# General > Upcoming Events >  Sat 15th Oct

## Pengy

Saturday 15th Oct. My place Cable bay
BBQ beers and Bshit .
All welcome

----------


## ROKTOY

Sweet, 


Sent from my SM-G990E using Tapatalk

----------


## csmiffy

Anyone heading up from chch?
Happy to chip in for gas otherwise might be a miss

----------


## Pengy

Dammit!!!!
Due to major issues with my vehicle, I will have to can it for saturday night.
Got to prioritise getting myself mobile in order to pay the bills.
NOT a happy Pengy  :Oh Noes:

----------


## 223nut

Bugger... I'm sure your happier than the penguin I had in a bucket at 3am this morning.

Surely sole nice forum member in the nelson arra has a spare set of wheels for you?!

----------


## Pengy

> Bugger... I'm sure your happier than the penguin I had in a bucket at 3am this morning.
> 
> Surely sole nice forum member in the nelson arra has a spare set of wheels for you?!

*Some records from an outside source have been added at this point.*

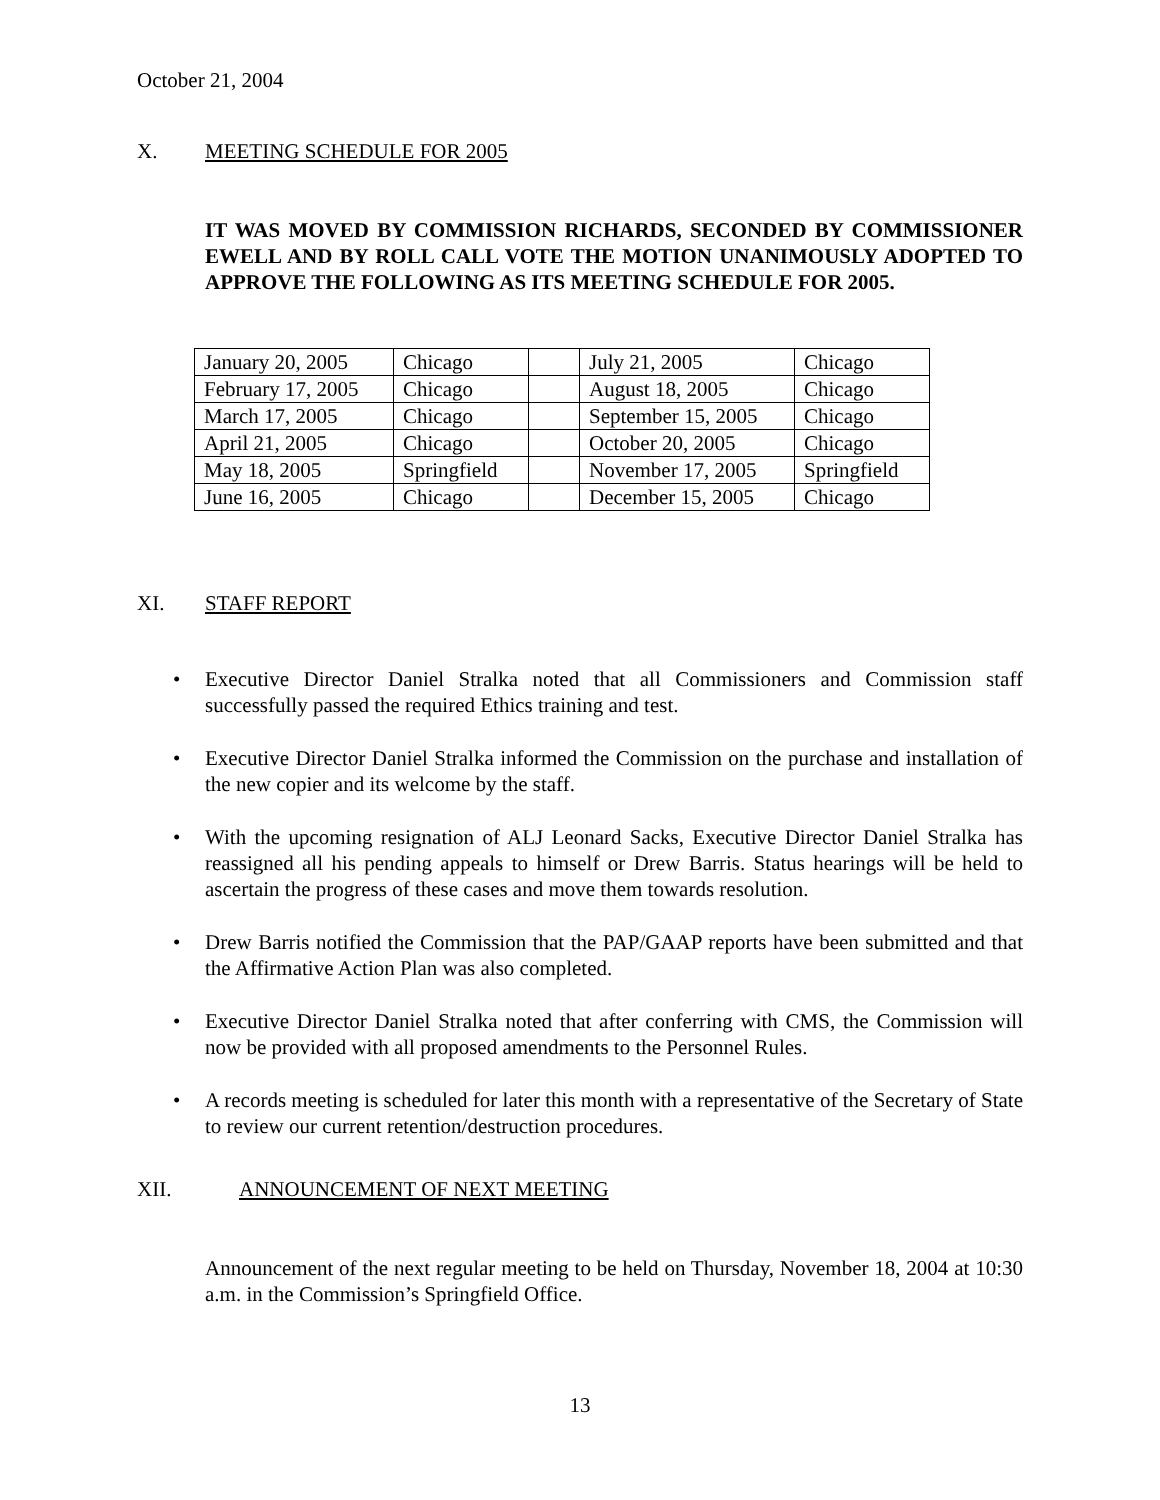October 21, 2004
X. MEETING SCHEDULE FOR 2005
IT WAS MOVED BY COMMISSION RICHARDS, SECONDED BY COMMISSIONER EWELL AND BY ROLL CALL VOTE THE MOTION UNANIMOUSLY ADOPTED TO APPROVE THE FOLLOWING AS ITS MEETING SCHEDULE FOR 2005.
| January 20, 2005 | Chicago | | July 21, 2005 | Chicago |
| February 17, 2005 | Chicago | | August 18, 2005 | Chicago |
| March 17, 2005 | Chicago | | September 15, 2005 | Chicago |
| April 21, 2005 | Chicago | | October 20, 2005 | Chicago |
| May 18, 2005 | Springfield | | November 17, 2005 | Springfield |
| June 16, 2005 | Chicago | | December 15, 2005 | Chicago |
XI. STAFF REPORT
• Executive Director Daniel Stralka noted that all Commissioners and Commission staff successfully passed the required Ethics training and test.
• Executive Director Daniel Stralka informed the Commission on the purchase and installation of the new copier and its welcome by the staff.
• With the upcoming resignation of ALJ Leonard Sacks, Executive Director Daniel Stralka has reassigned all his pending appeals to himself or Drew Barris. Status hearings will be held to ascertain the progress of these cases and move them towards resolution.
• Drew Barris notified the Commission that the PAP/GAAP reports have been submitted and that the Affirmative Action Plan was also completed.
• Executive Director Daniel Stralka noted that after conferring with CMS, the Commission will now be provided with all proposed amendments to the Personnel Rules.
• A records meeting is scheduled for later this month with a representative of the Secretary of State to review our current retention/destruction procedures.
XII. ANNOUNCEMENT OF NEXT MEETING
Announcement of the next regular meeting to be held on Thursday, November 18, 2004 at 10:30 a.m. in the Commission’s Springfield Office.
13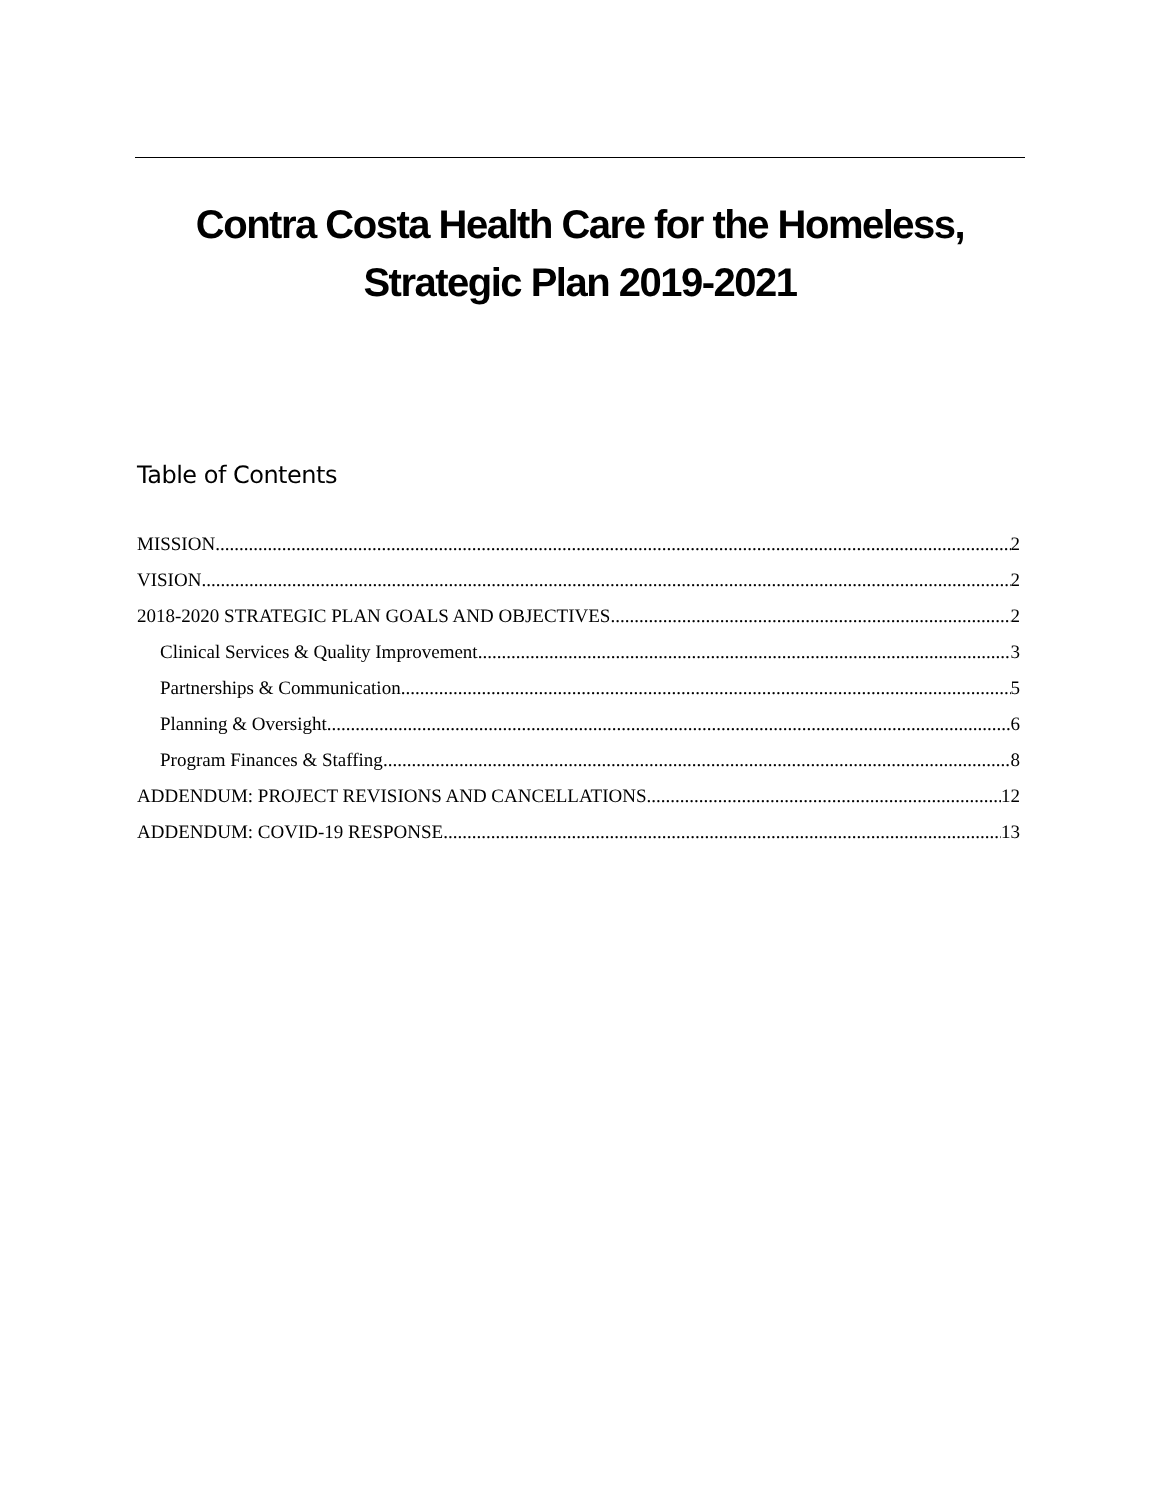Contra Costa Health Care for the Homeless,
Strategic Plan 2019-2021
Table of Contents
MISSION 2
VISION 2
2018-2020 STRATEGIC PLAN GOALS AND OBJECTIVES 2
Clinical Services & Quality Improvement 3
Partnerships & Communication 5
Planning & Oversight 6
Program Finances & Staffing 8
ADDENDUM: PROJECT REVISIONS AND CANCELLATIONS 12
ADDENDUM: COVID-19 RESPONSE 13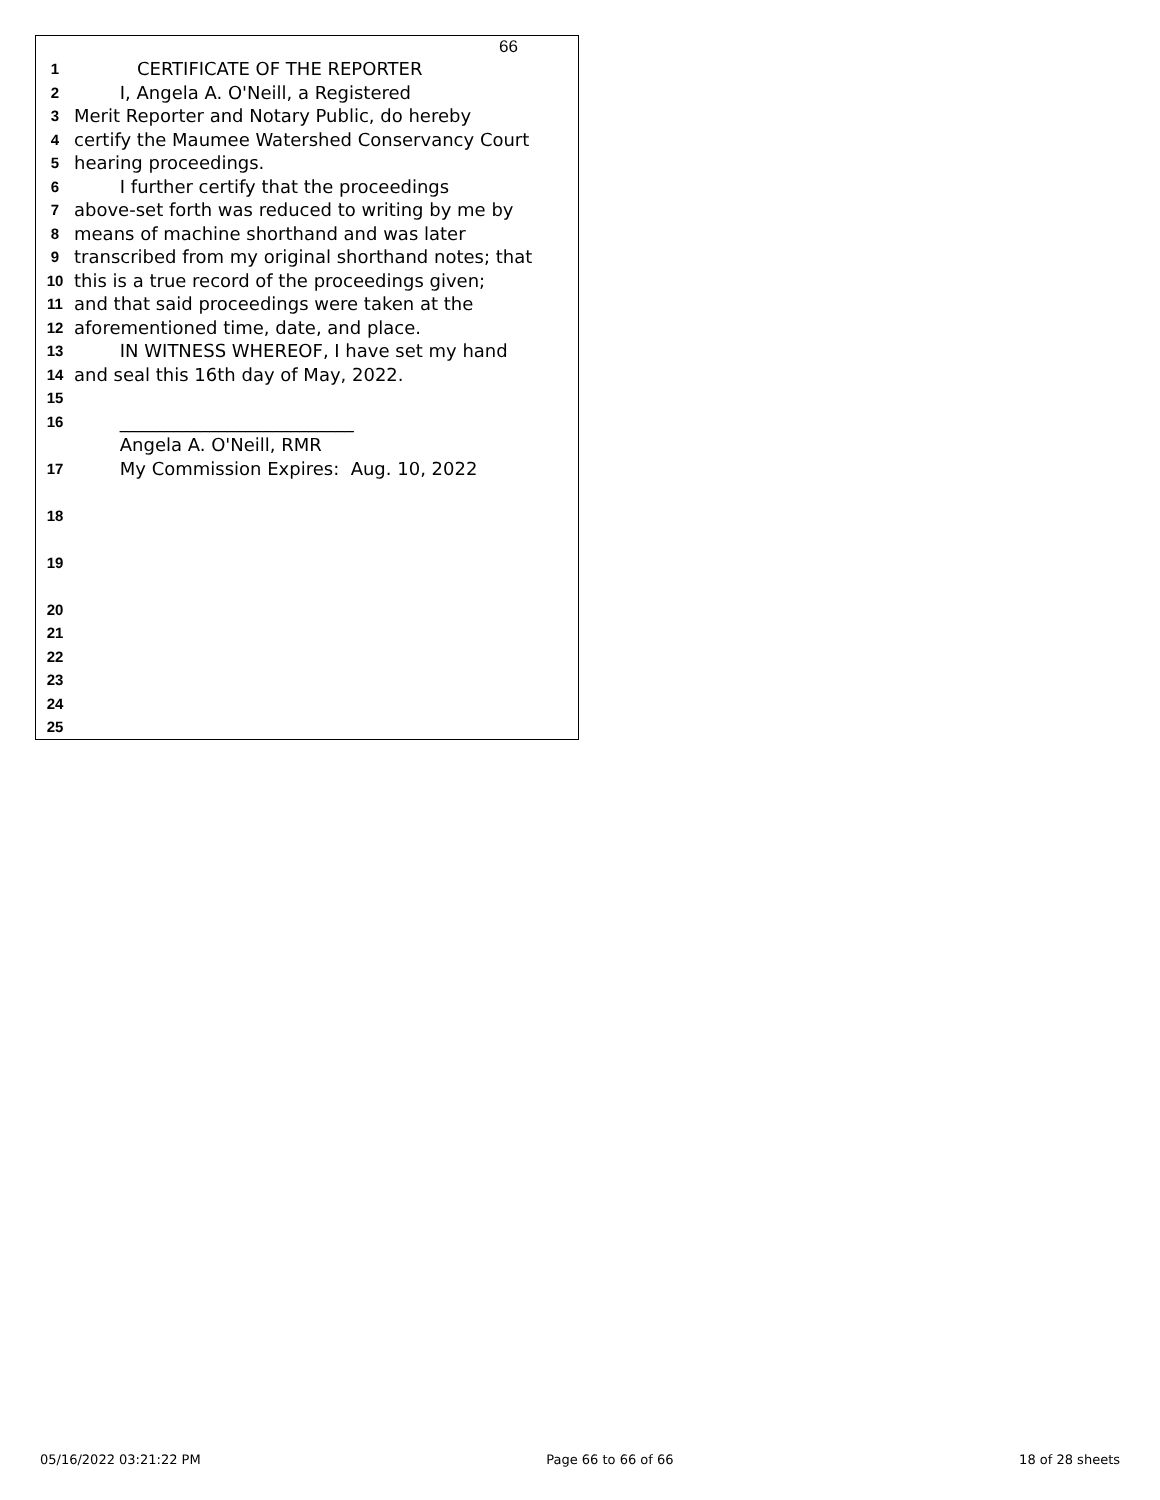66
1 CERTIFICATE OF THE REPORTER
2 I, Angela A. O'Neill, a Registered
3 Merit Reporter and Notary Public, do hereby
4 certify the Maumee Watershed Conservancy Court
5 hearing proceedings.
6 I further certify that the proceedings
7 above-set forth was reduced to writing by me by
8 means of machine shorthand and was later
9 transcribed from my original shorthand notes; that
10 this is a true record of the proceedings given;
11 and that said proceedings were taken at the
12 aforementioned time, date, and place.
13 IN WITNESS WHEREOF, I have set my hand
14 and seal this 16th day of May, 2022.
15
16 __________________________
Angela A. O'Neill, RMR
17 My Commission Expires: Aug. 10, 2022
18
19
20
21
22
23
24
25
05/16/2022 03:21:22 PM Page 66 to 66 of 66 18 of 28 sheets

I have wheels, but only till saturday potentially.
My landlord, a good man, came  out and towed me up to the house at 06.30, then loned me his wife`s car

----------


## mikee

> Dammit!!!!
> Due to major issues with my vehicle, I will have to can it for saturday night.
> Got to prioritise getting myself mobile in order to pay the bills.
> NOT a happy Pengy


WTF I know you said your car was making a funny noise but ................................................

----------


## kiwijames

Have a beer for me. It's my 50th on the 15th.

----------